2019-03-31 11:30:20.814426 I | rafthttp: started HTTP pipelining with peer 666302b2b897a609
2019-03-31 11:30:20.814601 I | rafthttp: started streaming with peer 3799f16725672c8e (stream Message reader)
2019-03-31 11:30:20.815089 I | rafthttp: started streaming with peer 666302b2b897a609 (writer)
2019-03-31 11:30:20.815777 I | rafthttp: started streaming with peer 3799f16725672c8e (writer)
2019-03-31 11:30:20.815936 I | rafthttp: started streaming with peer 3799f16725672c8e (stream MsgApp v2 reader)
2019-03-31 11:30:20.816499 I | rafthttp: started peer 666302b2b897a609
2019-03-31 11:30:20.816534 I | rafthttp: started streaming with peer 666302b2b897a609 (writer)
2019-03-31 11:30:20.816552 I | rafthttp: added peer 666302b2b897a609
2019-03-31 11:30:20.817037 I | etcdserver/membership: added member ea6898e41bf66b4c [http://10.211.55.24:2380] to cluster 66898ae5243d3dda
2019-03-31 11:30:20.817083 I | rafthttp: started streaming with peer 666302b2b897a609 (stream MsgApp v2 reader)
2019-03-31 11:30:20.817269 N | etcdserver/membership: set the initial cluster version to 3.3
2019-03-31 11:30:20.817321 I | rafthttp: started streaming with peer 666302b2b897a609 (stream Message reader)
2019-03-31 11:30:20.817340 I | etcdserver/api: enabled capabilities for version 3.3
2019-03-31 11:30:20.828475 I | embed: rejected connection from "10.211.55.26:39091" (error "tls: first record does not look like a TLS handshake", ServerName "")
2019-03-31 11:30:20.828550 I | embed: rejected connection from "10.211.55.26:39090" (error "tls: first record does not look like a TLS handshake", ServerName "")
2019-03-31 11:30:20.848318 I | embed: rejected connection from "10.211.55.25:51382" (error "tls: first record does not look like a TLS handshake", ServerName "")
2019-03-31 11:30:20.848383 I | embed: rejected connection from "10.211.55.25:51384" (error "tls: first record does not look like a TLS handshake", ServerName "")

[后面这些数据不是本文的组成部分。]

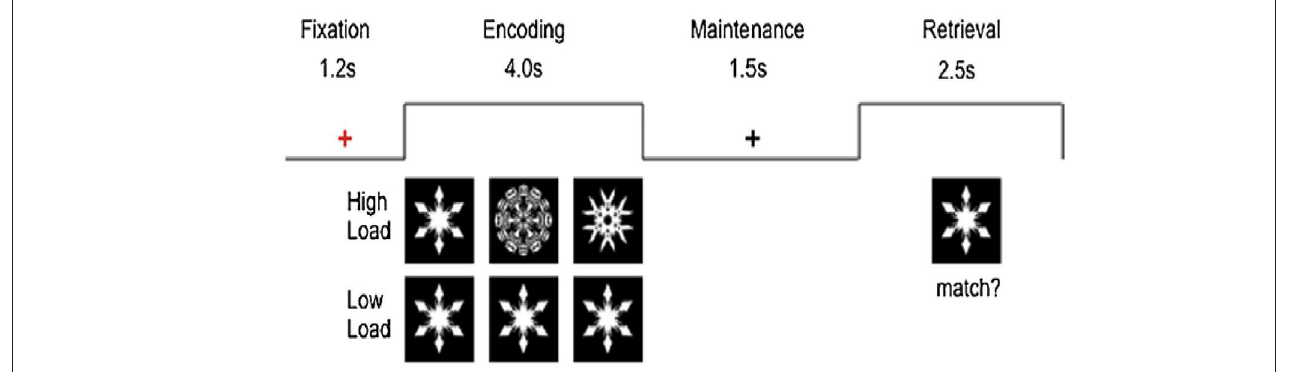
FIGURE 1 | Sternberg visual memory task presented by E-prime in the MRI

看到日志的后半部分趋近于刚才 systemctl status etcd.service 的输出。挖掘一下前几行

rafthttp: started HTTP pipelining with peer 3799f16725672c8e
etcdserver/membership: added member 666302b2b897a609 [http://10.211.55.26:2380] to cluster 66898ae5243d3dda

明明开启了 HTTPS,但是通讯却回落到了 HTTP。。。当时遇到这个问题我 Google 了很久,但是类似的情况非常少,没有什么有价值的信息。真正帮助我解决问题的是 https://github.com/etcd-io/etcd/issues/10128 这个帖子,尝试着删除了 etcd 的数据库后重新启动 etcd,开启成功。

$ export ETCDCTL_API=3
$ etcdctl --cacert=/etc/ssl/etcd/ca.pem --cert=/etc/ssl/etcd/cert.pem --key=/etc/ssl/etcd/key.pem --endpoints=https://10.211.55.24:2379,https://10.211.55.25:2379,https://10.211.55.26:2379 endpoint health
https://10.211.55.24:2379 is healthy: successfully committed proposal: took = 1.958906ms
https://10.211.55.26:2379 is healthy: successfully committed proposal: took = 2.75776ms
https://10.211.55.25:2379 is healthy: successfully committed proposal: took = 1.809552ms

之前走 HTTP 通讯时在数据库中留了一些“脏数据”,etcd 在启动时也一定读取了这些数据。正常情况下直接就在全新的机器上部署 etcd 集群了,并不会存在历史遗留数据,所以这个问题很少见,一旦碰上了也够呛,查起来很浪费时间。